Christine Buecher und Barbara Waibel. Foto: Zeppelin Museum

Seit Juli ist das Archiv der Luftschiffbau Zeppelin GmbH nicht nur räumlich, sondern auch formal Bestandteil des Zeppelin Museums. Nach 26 Jahren unter einem gemeinsamen Dach sind die beiden Institutionen mit ihren weltweit einzigartigen Sammlungen zur Bewahrung der Zeppelin-Geschichte Friedrichshafens nun vereint. Für die Städtische Kunst- und Techniksammlung ein bedeutender Wertzuwachs.

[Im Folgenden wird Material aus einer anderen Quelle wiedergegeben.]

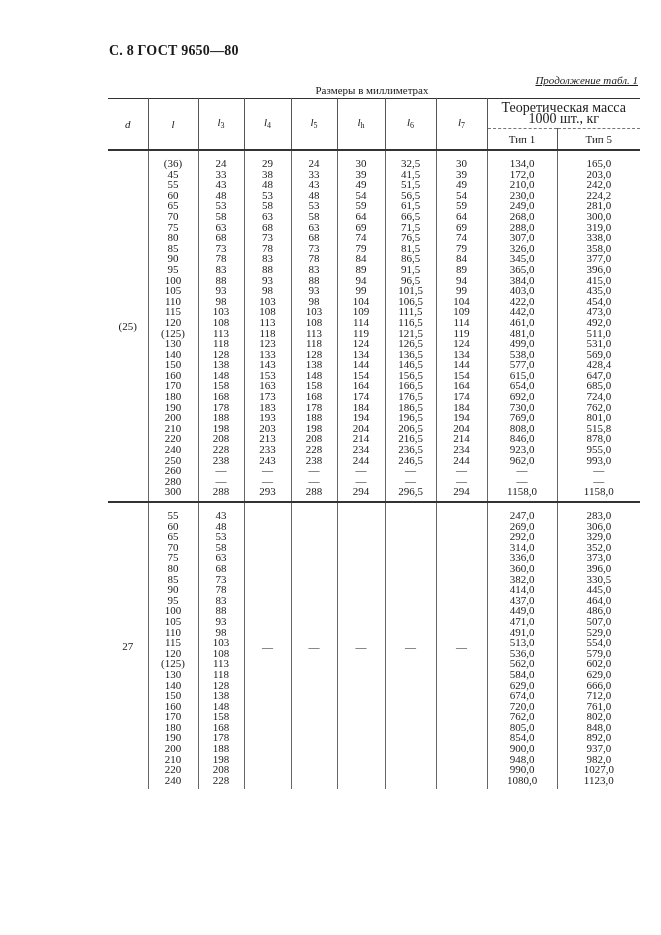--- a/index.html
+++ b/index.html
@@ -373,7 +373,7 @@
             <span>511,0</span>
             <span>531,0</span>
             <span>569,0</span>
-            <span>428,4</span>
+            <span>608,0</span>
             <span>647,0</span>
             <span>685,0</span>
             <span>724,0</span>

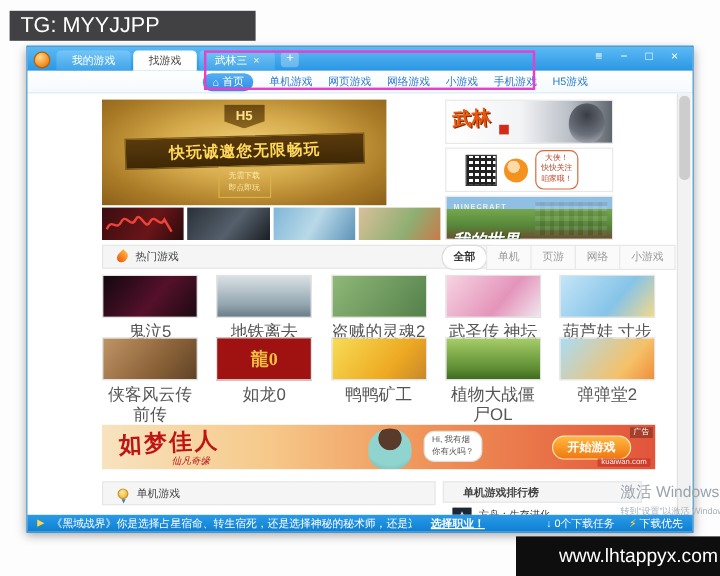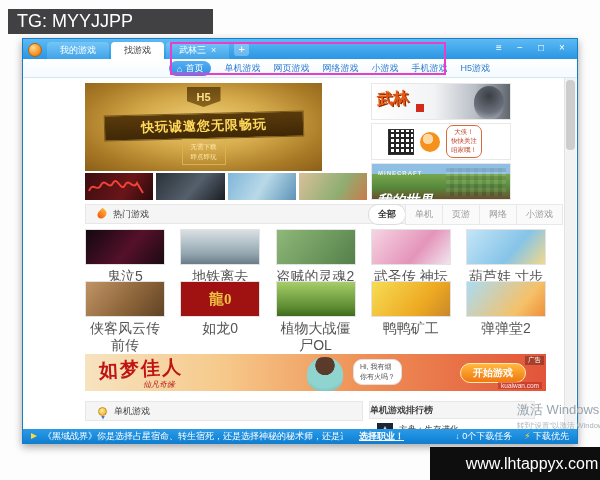--- a/index.html
+++ b/index.html
@@ -311,12 +311,12 @@
           <div class="cap">如龙0</div>
         </div>
         <div class="card">
+          <div class="thumb g-duck"></div>
+          <div class="cap">鸭鸭矿工</div>
+        </div>
+        <div class="card">
           <div class="thumb g-pvz"></div>
           <div class="cap">植物大战僵尸OL</div>
-        </div>
-        <div class="card">
-          <div class="thumb g-duck"></div>
-          <div class="cap">鸭鸭矿工</div>
         </div>
         <div class="card">
           <div class="thumb g-ddt"></div>

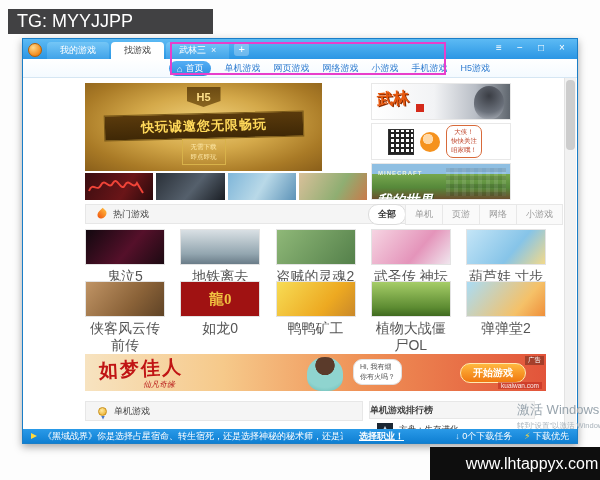--- a/index.html
+++ b/index.html
@@ -158,7 +158,7 @@
   .standalone-header { left:62px; top:323px; width:278px; }
   .rank-panel { position:absolute; left:346px; top:323px; width:166px; }
   .rank-header { height:18px; background:#f5f5f5; border:1px solid #e7e7e7; font-size:9px; color:#444;
-                 display:flex; align-items:center; padding-left:0; font-weight:bold; }
+                 display:flex; align-items:center; padding-left:16px; font-weight:bold; }
   .rank-item { display:flex; align-items:center; gap:6px; margin-top:4px; padding-left:8px; }
   .rank-thumb { width:16px; height:14px; background:#1c2733; position:relative; }
   .rank-thumb::after { content:""; position:absolute; left:4px; top:3px; width:0; height:0;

Noch heute prägen Zeppeline das Stadtbild Friedrichshafens. Die von Graf von Zeppelin und seinen Ingenieuren entwickelten Luftschiffe üben seit jeher eine große Faszination auf Groß und Klein aus. Am Ort ihrer Entstehungsgeschichte erinnert nicht nur das Zeppelin Museum an diese herausragenden Leistungen, sondern auch das Archiv der Luftschiffbau Zeppelin GmbH, kurz Zeppelin Archiv. Dass die Stadt ihren Wohlstand den Unternehmen verdankt, die aus der Luftschiffbau Zeppelin GmbH hervorgegangen sind und Friedrichshafen zu einem der wichtigsten Industriestandorte in Süddeutschland gemacht haben, zeigen seine Archivalien: Als weltweit größte Sammlung zur Geschichte der Zeppelin-Luftschifffahrt umfasst das Zeppelin Archiv Unterlagen aus dem Nachlass des Grafen von Zeppelin, aus der Geschichte des 1908 gegründeten Unternehmens und seiner Tochterbetriebe.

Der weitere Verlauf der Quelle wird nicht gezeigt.